Weyes Blood, l’astre

Sa voix me donne envie de chanter à m’en péter les cordes vocales. Elle m’évoque un monde musical que je ne connais pas, la décennie 70, le soft-rock, la pop éclatante de fin 60 qui serait comme voilée, caressée de mystique. Je n’ai pas l’habitude des voix si claires, tenues longtemps et très haut. J’ai fréquenté plutôt les chants noyés d’effets du shoegaze, l’acoustique portée par des timbres masculins, les chants féminins profonds ou un peu fragiles qui ricochent sur de la pop bricolée. Natalie Mering n’a pas le temps de danser un pied sur l’autre. Elle ne prend aucune pincette avec l’émotion. Pas de parlé-chanté ou de jeu de camouflage. Son chant est total, absolu, occupe toute la place et n’a nulle peur d’embrasser la forme la plus radicale des émotions qu’il charrie. Sa musique n’est pas mélancolique, impossible de réduire cela à de la tristesse. C’est comme si tous nos sentiments, du plus réjouissant au plus difficile, s’étaient fondus en un noyau incandescent qui traverse l’espace comme une comète.

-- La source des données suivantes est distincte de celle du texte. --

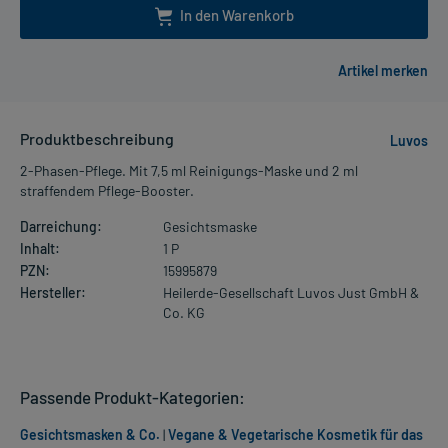
In den Warenkorb
Produktbeschreibung
Luvos
2-Phasen-Pflege. Mit 7,5 ml Reinigungs-Maske und 2 ml
straffendem Pflege-Booster.
Darreichung:
Gesichtsmaske
Inhalt:
1 P
PZN:
15995879
Hersteller:
Heilerde-Gesellschaft Luvos Just GmbH &
Co. KG
Passende Produkt-Kategorien:
Gesichtsmasken & Co.
|
Vegane & Vegetarische Kosmetik für das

J’écoute sa musique comme on regarde quelqu’un qui nous subjugue : immobile, les nerfs en alerte, en désirant que le moment ne s’arrête pas. (Autant dire que je mate tous ses clips de la même façon). Pourtant, je ne suis pas tombée dans son univers de façon complètement immédiate. A sa sortie il y a quelques mois, Titanic Rising m’a fait l’effet d’un disque étonnant, superbe. Mais il a fallu du temps pour que sa musique émerge, sans volonté conscience de ma part, qu’elle remonte à la surface de mes écoutes quotidiennes (pour ces jours-ci en représenter 90%). Aujourd’hui je vis dans l’ambre de ses orchestrations, dans cette atmosphère baroque, boisée, rendue éblouissante par ses explorations vocales. Il y a dans Do You Need My Love (extrait de Front Row Seat To Earth sorti en 2016) une dynamique de mise en tension et de libération violente, lorsque la lumière du refrain perce les limbes avec la force d’un barrage qui cède, qui procure des effets proches de l’expérience extatique.

Etienne Menu parlait de sa musique comme aquatique. Elle est comme une averse à laquelle on s’abandonne, cessant de lutter, pour sentir l’onde qui ruissèle sur la peau et qui nous lave de tout ce qui est moins pur qu’elle. On se doute que Titanic Rising sera considéré comme l’un des meilleurs albums de 2019 un peu partout. En attendant, si quiconque a des recommandations d’artistes qui pourraient se rapprocher d’elle (au delà des Carpenters et de Brian Wilson) et combler ma soif de beauté aveuglante, surtout il ne faut pas hésiter.